First, 5/64 is a very skinny saddle. It would surely help to re-rout the bridge for a little meatier one. How much of the saddle is exposed vs. how much is in the slot?
I believe I know what the issue is.  This guitar is configured exactly the same as the one I finished last year.  Same high saddle and high break angle.  I saw the guitar I made last year just last evening because the person who has it just happened to bring it with him.  His guitar does not have the issue.  I used a unbleached bone saddle on his from Stew Mac but the bone saddle I used on this guitar was a white looking saddle from LMI.  I believe the bleached white looking saddle is weaker than the unbleached bone.  I then made my own Corian saddle from some Corian I happened to have and though it has excellent sound transfer qualities(the guitar sounds great) it is also weaker than the unbleached bone.  I am ordering some unbleached bone saddles from Stew Mac and will replace the splitting Corian one.  The split is not a break yet and I still used the guitar for a performance last night.  (really does sound great).  I don't think the sound will suffer much.  I also ordered some Tusq saddle blanks and I might try one of those to see how strong they are.  It's just that the high break angle on the base side really exerts a lot of twisting and downward pressure on the saddle.  Thus the great sound but you need a strong saddle to handle that.  Thanks a lot for your interest and replies.  I will let you know how my new saddle(s) work out.
saddle fixation syndrome?If there is room to twist it sounds like it don't fit! Why not just use a split saddle?Sounds like that's what this ax wants!Is the slot level,square?Wider would probably be better but I've never had an instrument that consistantly broke bone ,plastic, or corian Back in the saddle agin...

The problem likely rises from the saddle slot. You don't mention how much saddle is exposed vs. how much is slotted into the bridge, but if there is too much saddle exposed relative to the amount in the slot, and you have a thin (5/64 is very thin) saddle, and/or the bottom of the slot is not perfectly flat (a small bump, imperfection, differentiation...), no amount of unbleaching will save your saddle.

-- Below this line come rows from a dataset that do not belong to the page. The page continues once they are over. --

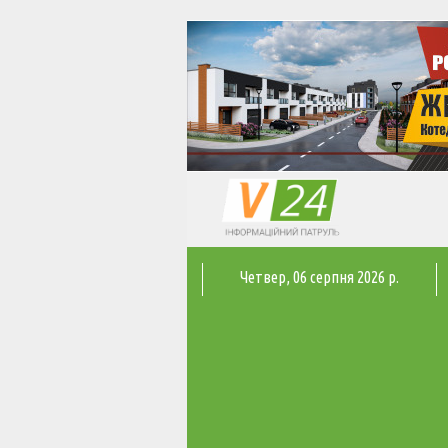
Четвер
, 06 серпня 2026 р.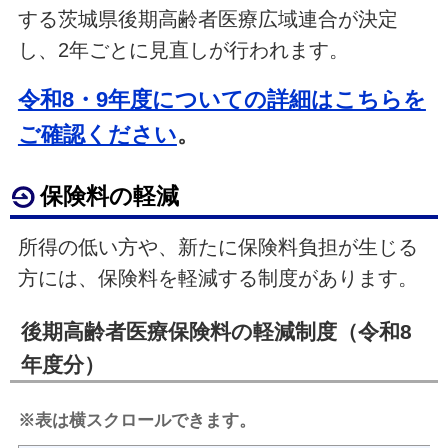
する茨城県後期高齢者医療広域連合が決定
し、2年ごとに見直しが行われます。
令和8・9年度についての詳細はこちらを
ご確認ください
。
保険料の軽減
所得の低い方や、新たに保険料負担が生じる
方には、保険料を軽減する制度があります。
後期高齢者医療保険料の軽減制度（令和8
年度分）
※表は横スクロールできます。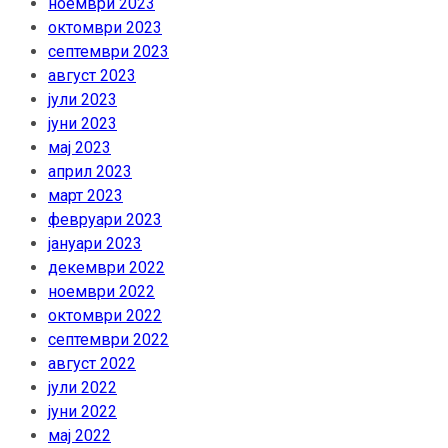
ноември 2023
октомври 2023
септември 2023
август 2023
јули 2023
јуни 2023
мај 2023
април 2023
март 2023
февруари 2023
јануари 2023
декември 2022
ноември 2022
октомври 2022
септември 2022
август 2022
јули 2022
јуни 2022
мај 2022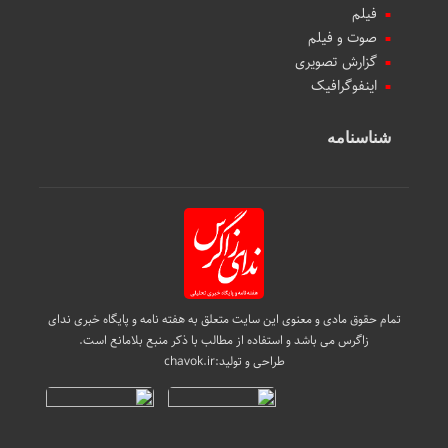
فیلم
صوت و فیلم
گزارش تصویری
اینفوگرافیک
شناسنامه
تمام حقوق مادی و معنوی این سایت متعلق به هفته نامه و پایگاه خبری ندای
زاگرس می باشد و استفاده از مطالب با ذکر منبع بلامانع است.
طراحی و تولید:
chavok.ir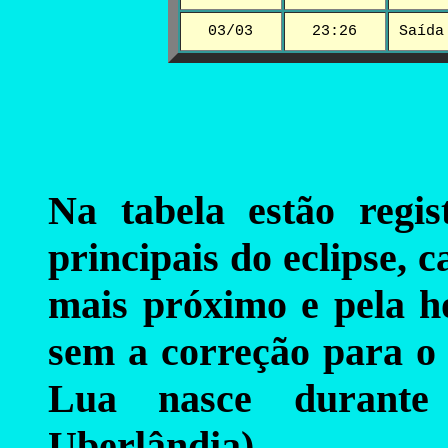
03/03
23:26
Saída
Na tabela estão regis
principais do eclipse, 
mais próximo e pela ho
sem a correção para o 
Lua nasce durante
Uberlândia).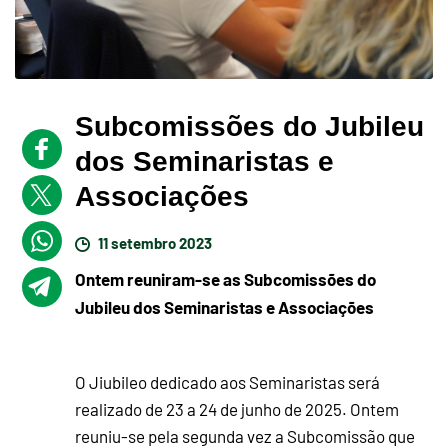
Subcomissões do Jubileu
dos Seminaristas e
Associações
11 setembro 2023
Ontem reuniram-se as Subcomissões do
Jubileu dos Seminaristas e Associações
O Jiubileo dedicado aos Seminaristas será
realizado de 23 a 24 de junho de 2025. Ontem
reuniu-se pela segunda vez a Subcomissão que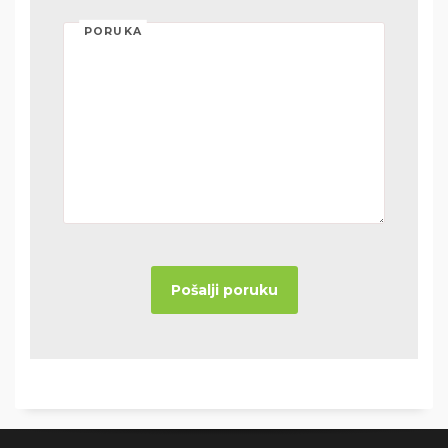
PORUKA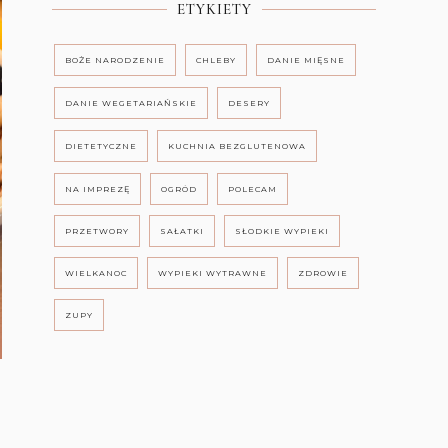
ETYKIETY
BOŻE NARODZENIE
CHLEBY
DANIE MIĘSNE
DANIE WEGETARIAŃSKIE
DESERY
DIETETYCZNE
KUCHNIA BEZGLUTENOWA
NA IMPREZĘ
OGRÓD
POLECAM
PRZETWORY
SAŁATKI
SŁODKIE WYPIEKI
WIELKANOC
WYPIEKI WYTRAWNE
ZDROWIE
ZUPY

I think you need to re-route the slot.

Everett, how about some pictures. What brand guitar also?

 

Everett made it himself.  Don't much care for Tusq, but YMMV.

Barbara

I have a correction to make.  The saddle is 3/32" and not 5/64".  I resolved the issue by making a new saddle using a unbleached bone saddle blank from Stewmac.  The saddle is fine with no indication of twisting and splitting as it did with the bleached bone saddle from LMI and the Corian one I made from some material I had left over from a project from 32 years ago.  Thanks to all who took enough interest to respond to my original post.  I took a look at the TUSQ saddles I purchased.  I will not use them.  I will probably return them if I can.